In order: Various enlarger lenses always pop up on eBay. A few days ago I got a Simmon Omega 2" f/4.5 for US$3.50 (good thing I have a 30mm adapter for its weird thread) and I just missed an EL-Nikkor 80/4.5 for US$7.50. Search eBay cameras for EL and ENLARGER and ENLARGING. Some names fetch top dollar; many don't; and just about all enlarger lenses are very sharp.
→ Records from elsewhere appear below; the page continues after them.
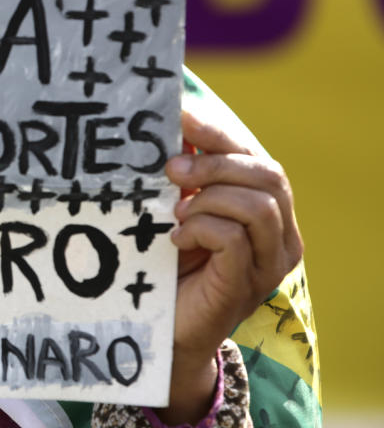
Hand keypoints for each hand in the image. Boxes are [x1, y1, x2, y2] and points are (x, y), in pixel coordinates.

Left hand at [159, 110, 302, 422]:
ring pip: (258, 204)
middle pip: (268, 174)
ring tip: (175, 214)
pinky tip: (176, 240)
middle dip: (215, 164)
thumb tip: (169, 124)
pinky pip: (234, 238)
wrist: (163, 328)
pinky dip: (201, 229)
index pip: (257, 156)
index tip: (180, 116)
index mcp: (268, 207)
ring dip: (208, 199)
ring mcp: (268, 263)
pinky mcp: (245, 284)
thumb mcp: (179, 208)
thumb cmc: (170, 263)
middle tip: (170, 170)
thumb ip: (186, 175)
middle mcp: (280, 235)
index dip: (220, 133)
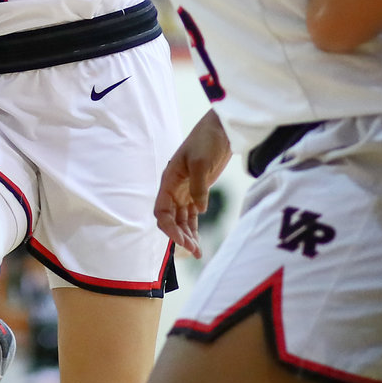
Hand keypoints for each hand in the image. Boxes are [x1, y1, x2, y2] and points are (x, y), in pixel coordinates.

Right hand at [153, 110, 232, 258]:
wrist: (220, 130)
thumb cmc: (206, 141)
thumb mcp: (200, 162)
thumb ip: (198, 187)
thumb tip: (199, 209)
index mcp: (169, 181)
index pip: (162, 210)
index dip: (168, 227)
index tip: (180, 240)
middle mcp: (174, 189)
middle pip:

The "safe flanged" type of adapter looks rather like a PK mount-reversal ring, except with the M42 thread on the inside. The rim (flange) around the PK mount bayonets is about 6mm or 1/4 inch wide. It's safe because it's impossible to jam in a camera mount. It's sometimes called a NO-INFINITY FOCUS adapter because the flange is about 1mm thick, pushing the lens a little too far from the sensor, so the lens won't focus to infinity. For macros or closeups, who cares? Some long cheap telephotos focus PAST infinity, so using such an adapter just normalizes them. For other teles, the drop from infinity isn't really significant. I use such an adapter on my Tele-Takumar 200/5.6, a cheap gem; far focus drops to about 100m, and most of what I shoot with it is closer than that anyway.
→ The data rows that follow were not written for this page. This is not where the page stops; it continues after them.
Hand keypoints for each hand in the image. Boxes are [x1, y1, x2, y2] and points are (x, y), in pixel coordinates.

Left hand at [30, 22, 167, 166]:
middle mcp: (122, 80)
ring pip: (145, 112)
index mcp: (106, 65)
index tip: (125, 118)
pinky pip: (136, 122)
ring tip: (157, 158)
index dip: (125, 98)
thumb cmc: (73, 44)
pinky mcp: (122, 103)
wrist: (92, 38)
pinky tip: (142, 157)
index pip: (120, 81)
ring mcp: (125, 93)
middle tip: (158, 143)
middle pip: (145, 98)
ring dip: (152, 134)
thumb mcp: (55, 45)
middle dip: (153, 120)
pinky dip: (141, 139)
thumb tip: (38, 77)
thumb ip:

There are a couple ways to use a Nikkor on a Pentax. Keep in mind that the Nikon registration is about 1mm longer than Pentax, so a Nikkor will focus slightly past infinity when on a Pentax camera, and won't focus quite so close. For lots of info, just google for NIKON LENS MOUNT. Oh yeah, I've tried to fit newer AF Nikkors but they just don't hold without surgery, and I'd rather sell such than castrate them. Anyhow, here are the two ways:

* Simple: force-fit it. The mounts are very similar. A force-fit Nikkor doesn't lock firmly into the Pentax mount, so use it carefully. Older non-AI-mount lenses have a skirt all the way around the aperture ring, which is what keeps them from fitting securely. That skirt*could* be ground off, but I haven't had a reason to bother doing so yet.
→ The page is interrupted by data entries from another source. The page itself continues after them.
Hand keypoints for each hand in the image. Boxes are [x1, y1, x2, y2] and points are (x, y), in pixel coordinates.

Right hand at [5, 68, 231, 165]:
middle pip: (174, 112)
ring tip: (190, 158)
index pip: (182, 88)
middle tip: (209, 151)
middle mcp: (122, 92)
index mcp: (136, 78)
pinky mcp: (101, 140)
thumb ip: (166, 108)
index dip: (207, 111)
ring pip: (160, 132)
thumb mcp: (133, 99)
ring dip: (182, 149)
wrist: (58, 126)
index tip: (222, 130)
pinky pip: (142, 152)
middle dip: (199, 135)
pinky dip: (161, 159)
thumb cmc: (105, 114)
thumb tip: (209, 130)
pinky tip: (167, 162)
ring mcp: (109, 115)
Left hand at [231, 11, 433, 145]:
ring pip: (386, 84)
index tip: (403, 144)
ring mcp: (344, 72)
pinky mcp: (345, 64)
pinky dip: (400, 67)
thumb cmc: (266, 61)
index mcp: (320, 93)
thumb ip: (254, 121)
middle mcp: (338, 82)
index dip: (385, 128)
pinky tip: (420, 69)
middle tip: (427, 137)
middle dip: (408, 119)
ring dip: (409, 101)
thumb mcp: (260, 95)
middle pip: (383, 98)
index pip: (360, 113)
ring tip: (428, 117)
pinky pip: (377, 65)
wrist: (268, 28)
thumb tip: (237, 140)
* Not quite so simple: lens surgery. N-AI (Nikon AI or AIS mount) lenses don't have that full skirt around the aperture ring, just what I call an arc-and-nub. Those are easily cut off with a Dremel cutting wheel. The modded lens still doesn't lock-onto the Pentax mount but it holds rather well. I ain't lost one yet! Also its metal base (safely) shorts the PK electrical contacts so I can use Catch-In-Focus. I took a few hours to carefully cut my first Nikkor. The four I've modded since then took about 12 minutes each, working on the wooden railing on my back porch (a state-of-the-art workshop, eh?) I am NOT a fine craftsman, but the mod is easy.

I hope that helps. Keep asking questions! And google up some research. Cheers!